Steven Svoboda presented a talk, “Genital Autonomy, the United Nations, and the Law” presented at the International Conference on Men’s Issues in Chicago, Illinois on August 16, 2019. He overviewed the movement to protect genital autonomy in all its multifarious forms, discussing his team’s recent United Nations work and the recent and very different court decisions relating to the laws against female genital cutting in the US and in the UK. He compared the decision last year in which a Michigan judge refused to enforce the federal law against female genital cutting with a decision in the early 2000’s in a class action case in Queens, New York in which Steven was a lawyer. He argued that some aspects of gender equity from the male side are not well understood nor well protected and that these issues relate to issues of genital autonomy in interesting and potentially very important and even transformative ways.
The audience was very attentive and the questions following Steven’s talk were perceptive and in some cases even provocative.
Steven also appeared later that same day on a panel of activists appearing in the “Red Pill” movie, following a screening of the movie. Also appearing were filmmaker Cassie Jaye (present by Skype) and six other folks featured in the movie: Fred Hayward (the officiant at Steven’s 2018 wedding!), Tim Goldich, Tom Golden, Alison Tieman, Karen Straughan, Paul Elam, and two officers along with Steven in the National Coalition for Men (NCFM), NCFM President Harry Crouch and NCFM Vice-President Marc Angelucci.
For information on the conference, please visit http://icmi2019.icmi.info/.
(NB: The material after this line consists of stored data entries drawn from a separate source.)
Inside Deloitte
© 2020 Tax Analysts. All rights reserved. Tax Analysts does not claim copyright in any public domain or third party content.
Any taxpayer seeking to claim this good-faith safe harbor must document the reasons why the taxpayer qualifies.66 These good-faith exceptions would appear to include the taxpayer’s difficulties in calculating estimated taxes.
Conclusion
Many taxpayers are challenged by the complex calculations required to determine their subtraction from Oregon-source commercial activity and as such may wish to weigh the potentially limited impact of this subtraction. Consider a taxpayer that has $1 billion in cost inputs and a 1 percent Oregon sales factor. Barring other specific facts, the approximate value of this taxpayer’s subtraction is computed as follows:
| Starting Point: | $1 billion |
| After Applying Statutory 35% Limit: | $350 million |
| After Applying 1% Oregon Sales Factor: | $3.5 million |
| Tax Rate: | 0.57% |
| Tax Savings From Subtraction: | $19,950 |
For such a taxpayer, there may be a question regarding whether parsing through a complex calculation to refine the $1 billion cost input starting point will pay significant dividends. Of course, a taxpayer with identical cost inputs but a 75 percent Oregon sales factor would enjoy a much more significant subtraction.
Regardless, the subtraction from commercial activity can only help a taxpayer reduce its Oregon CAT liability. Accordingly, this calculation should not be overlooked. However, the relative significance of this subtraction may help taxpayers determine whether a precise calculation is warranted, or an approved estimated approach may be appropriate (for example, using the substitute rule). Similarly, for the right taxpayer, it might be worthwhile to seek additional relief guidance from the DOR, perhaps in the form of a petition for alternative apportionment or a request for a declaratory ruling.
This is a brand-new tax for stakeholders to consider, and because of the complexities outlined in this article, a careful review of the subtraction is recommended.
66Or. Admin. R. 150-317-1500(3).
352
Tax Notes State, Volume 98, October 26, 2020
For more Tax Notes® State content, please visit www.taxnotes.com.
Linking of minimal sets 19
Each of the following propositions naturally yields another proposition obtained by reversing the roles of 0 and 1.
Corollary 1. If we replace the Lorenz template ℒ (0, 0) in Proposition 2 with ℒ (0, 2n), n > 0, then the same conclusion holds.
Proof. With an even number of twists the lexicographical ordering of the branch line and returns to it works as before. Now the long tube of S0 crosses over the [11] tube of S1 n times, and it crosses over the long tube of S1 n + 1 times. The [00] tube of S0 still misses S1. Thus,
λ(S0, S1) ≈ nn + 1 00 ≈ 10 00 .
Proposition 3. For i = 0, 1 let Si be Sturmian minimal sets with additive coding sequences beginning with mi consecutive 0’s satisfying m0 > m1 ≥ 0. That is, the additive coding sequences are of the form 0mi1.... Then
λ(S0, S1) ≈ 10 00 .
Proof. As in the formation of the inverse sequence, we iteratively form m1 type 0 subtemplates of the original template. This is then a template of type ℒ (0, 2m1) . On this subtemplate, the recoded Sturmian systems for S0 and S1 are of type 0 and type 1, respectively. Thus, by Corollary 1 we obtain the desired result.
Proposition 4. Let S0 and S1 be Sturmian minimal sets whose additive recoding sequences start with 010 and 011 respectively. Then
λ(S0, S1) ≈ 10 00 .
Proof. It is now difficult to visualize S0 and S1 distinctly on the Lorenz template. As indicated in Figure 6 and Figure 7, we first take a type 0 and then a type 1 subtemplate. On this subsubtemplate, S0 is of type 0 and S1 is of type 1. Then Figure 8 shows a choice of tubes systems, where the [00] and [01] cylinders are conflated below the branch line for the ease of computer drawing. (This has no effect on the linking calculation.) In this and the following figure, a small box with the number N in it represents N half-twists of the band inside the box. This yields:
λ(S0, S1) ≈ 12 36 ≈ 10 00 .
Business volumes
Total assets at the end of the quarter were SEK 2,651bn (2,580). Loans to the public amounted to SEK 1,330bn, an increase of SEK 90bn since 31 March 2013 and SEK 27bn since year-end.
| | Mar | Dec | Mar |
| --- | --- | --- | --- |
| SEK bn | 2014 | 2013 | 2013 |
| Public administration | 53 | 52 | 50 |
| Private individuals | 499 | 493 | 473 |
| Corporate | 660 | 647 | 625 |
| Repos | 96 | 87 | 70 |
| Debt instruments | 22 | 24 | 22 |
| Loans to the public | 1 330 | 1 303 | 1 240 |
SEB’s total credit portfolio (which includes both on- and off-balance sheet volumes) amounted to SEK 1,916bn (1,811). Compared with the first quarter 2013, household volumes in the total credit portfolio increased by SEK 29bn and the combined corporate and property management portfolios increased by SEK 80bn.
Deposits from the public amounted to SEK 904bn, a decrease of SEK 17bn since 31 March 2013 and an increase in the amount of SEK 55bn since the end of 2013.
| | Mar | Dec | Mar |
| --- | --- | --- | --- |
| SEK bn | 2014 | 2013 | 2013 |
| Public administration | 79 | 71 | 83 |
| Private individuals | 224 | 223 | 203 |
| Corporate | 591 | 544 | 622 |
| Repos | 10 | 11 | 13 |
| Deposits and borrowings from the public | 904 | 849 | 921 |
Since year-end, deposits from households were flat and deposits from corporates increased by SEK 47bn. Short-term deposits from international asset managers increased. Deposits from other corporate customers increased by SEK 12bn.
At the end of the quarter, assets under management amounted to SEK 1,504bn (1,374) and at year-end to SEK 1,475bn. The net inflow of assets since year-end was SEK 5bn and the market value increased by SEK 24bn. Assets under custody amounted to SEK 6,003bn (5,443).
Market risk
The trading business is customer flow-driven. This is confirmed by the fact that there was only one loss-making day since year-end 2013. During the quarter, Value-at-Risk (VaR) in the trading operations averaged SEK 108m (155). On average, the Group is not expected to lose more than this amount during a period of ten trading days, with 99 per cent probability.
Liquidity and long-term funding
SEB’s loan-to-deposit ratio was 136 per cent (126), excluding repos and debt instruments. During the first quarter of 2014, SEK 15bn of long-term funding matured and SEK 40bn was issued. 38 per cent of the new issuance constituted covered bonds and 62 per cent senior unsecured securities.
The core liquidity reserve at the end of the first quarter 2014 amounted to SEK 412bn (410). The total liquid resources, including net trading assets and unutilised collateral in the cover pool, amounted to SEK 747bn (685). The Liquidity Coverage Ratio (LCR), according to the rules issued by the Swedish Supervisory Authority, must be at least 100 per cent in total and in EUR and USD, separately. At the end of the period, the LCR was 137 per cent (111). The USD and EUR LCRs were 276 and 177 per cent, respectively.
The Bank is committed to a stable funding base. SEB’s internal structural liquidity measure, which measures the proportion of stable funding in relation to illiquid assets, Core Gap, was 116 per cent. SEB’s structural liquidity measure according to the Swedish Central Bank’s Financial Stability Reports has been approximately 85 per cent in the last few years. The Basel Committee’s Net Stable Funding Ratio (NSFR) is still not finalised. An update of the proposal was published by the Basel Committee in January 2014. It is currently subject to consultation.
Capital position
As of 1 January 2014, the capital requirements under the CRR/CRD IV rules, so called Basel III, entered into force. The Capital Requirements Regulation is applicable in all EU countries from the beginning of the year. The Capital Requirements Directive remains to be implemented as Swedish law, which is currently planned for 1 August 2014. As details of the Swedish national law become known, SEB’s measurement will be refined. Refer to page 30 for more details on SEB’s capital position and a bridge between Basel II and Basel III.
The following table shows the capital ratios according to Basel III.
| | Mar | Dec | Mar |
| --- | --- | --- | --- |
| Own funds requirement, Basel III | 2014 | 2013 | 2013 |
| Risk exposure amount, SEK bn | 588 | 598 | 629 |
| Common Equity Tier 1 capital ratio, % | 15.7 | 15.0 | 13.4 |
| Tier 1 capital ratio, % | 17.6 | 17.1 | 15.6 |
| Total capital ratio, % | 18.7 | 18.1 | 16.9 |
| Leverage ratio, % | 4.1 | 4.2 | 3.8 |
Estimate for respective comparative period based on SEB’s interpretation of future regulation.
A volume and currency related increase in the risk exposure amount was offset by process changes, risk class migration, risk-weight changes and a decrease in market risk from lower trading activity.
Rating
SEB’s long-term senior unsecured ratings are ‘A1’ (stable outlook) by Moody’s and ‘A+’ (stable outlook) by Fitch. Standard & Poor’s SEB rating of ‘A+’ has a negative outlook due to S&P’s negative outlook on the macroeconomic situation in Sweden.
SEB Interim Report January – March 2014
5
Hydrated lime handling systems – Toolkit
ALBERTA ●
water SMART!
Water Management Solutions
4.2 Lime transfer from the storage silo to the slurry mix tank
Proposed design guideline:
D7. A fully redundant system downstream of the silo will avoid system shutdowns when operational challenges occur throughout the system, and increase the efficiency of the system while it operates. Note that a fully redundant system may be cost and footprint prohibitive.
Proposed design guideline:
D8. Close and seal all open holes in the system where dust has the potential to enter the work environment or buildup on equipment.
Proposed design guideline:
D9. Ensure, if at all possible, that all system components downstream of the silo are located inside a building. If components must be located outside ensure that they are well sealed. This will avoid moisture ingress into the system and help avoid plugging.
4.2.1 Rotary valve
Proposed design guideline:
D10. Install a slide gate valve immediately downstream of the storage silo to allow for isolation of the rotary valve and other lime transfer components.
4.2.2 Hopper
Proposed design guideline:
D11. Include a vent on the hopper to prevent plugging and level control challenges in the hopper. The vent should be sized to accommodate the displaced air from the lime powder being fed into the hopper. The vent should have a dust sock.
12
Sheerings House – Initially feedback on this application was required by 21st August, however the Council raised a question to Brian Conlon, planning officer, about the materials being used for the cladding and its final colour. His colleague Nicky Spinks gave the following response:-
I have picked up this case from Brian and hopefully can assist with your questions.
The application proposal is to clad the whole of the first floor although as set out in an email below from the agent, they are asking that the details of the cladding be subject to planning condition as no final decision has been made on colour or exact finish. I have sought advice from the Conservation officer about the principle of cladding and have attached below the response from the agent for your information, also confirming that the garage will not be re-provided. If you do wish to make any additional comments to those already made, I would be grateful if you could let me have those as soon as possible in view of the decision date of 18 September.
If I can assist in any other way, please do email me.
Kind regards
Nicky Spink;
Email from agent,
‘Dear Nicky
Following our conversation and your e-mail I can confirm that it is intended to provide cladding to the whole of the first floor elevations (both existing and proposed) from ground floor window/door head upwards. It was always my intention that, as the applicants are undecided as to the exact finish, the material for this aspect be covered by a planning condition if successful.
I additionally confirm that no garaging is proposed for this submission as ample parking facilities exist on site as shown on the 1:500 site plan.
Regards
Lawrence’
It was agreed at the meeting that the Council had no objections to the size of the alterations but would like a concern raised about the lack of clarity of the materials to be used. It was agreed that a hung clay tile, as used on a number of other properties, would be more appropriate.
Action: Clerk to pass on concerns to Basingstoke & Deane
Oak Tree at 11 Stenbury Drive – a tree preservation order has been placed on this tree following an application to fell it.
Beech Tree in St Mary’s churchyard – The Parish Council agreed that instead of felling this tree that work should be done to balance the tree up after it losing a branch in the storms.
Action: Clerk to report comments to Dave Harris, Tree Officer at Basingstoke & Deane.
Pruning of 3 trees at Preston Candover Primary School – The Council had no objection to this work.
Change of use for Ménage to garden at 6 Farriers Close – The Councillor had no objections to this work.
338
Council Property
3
Below is the abstract of Steven’s presentation, as well as several photos from the conference.
J. STEVEN SVOBODA
Last November, a federal judge ruled that a 1996 federal law prohibiting female genital cutting (FGC) was unconstitutional, The judge’s name seemed familiar to me; I realized with a start that the same Bernard Friedman prevented a federal court from protecting males from cutting and then 16 years later blocked them from protecting girls! The cases do differ: males get no protection, while Judge Friedman held that we don’t need a special anti-FGC law to prosecute cutters or their accomplices, though 27 States do have such laws.
Advocates of children’s rights need to band together and make clear that the central ethical issue here is the violation of a young person’s bodily integrity without consent, and the exposure of that person’s healthy ‘private parts’ to surgical risk without an urgent medical need.
Four European cases have held some forms of MGC to be worse than some forms of FGC and found liability. Why were these cases decided in Europe and not the US?
In 2001, my non-profit organization, Attorneys for the Rights of the Child, assembled a team that traveled to Geneva, Switzerland to present written and oral “interventions” or petition to the Sub-Commission. In meetings with us, the Special Rapporteur on Traditional Practices Affecting the Health of Women and the Girl Child effectively refused to do her job regarding this issue. We discovered and unearthed in our intervention a surprising procedural misdeed by the CRC that excised male children from the Special Rapporteur’s mandate.
I led preparation and submission by a small non-governmental organization of eight members to the UN Committee on the Rights of the Child on New Year’s Eve 2018-2019 of a “third party intervention” that the UNCRC invited us to submit regarding a Finnish parental circumcision case.
We concluded that removing healthy tissue from non-consenting minors conflicts with widely accepted ethical norms as well as with human rights. We recommended that the Committee find that applicable human rights documents support a guilty finding against the defendants.
Barriers to change include the profitability of MGC an appalling lack of knowledge among doctors regarding the functions of the foreskin, physician claims to feel pressured by boys’ parents to perform the surgery, and resource overload. I feel so blessed that protection of all children is becoming a reality. As long as childhood genital cutting is perceived as a gender issue, we will remain divided. Once it becomes a human issue we will stand united. The personal is political for us too.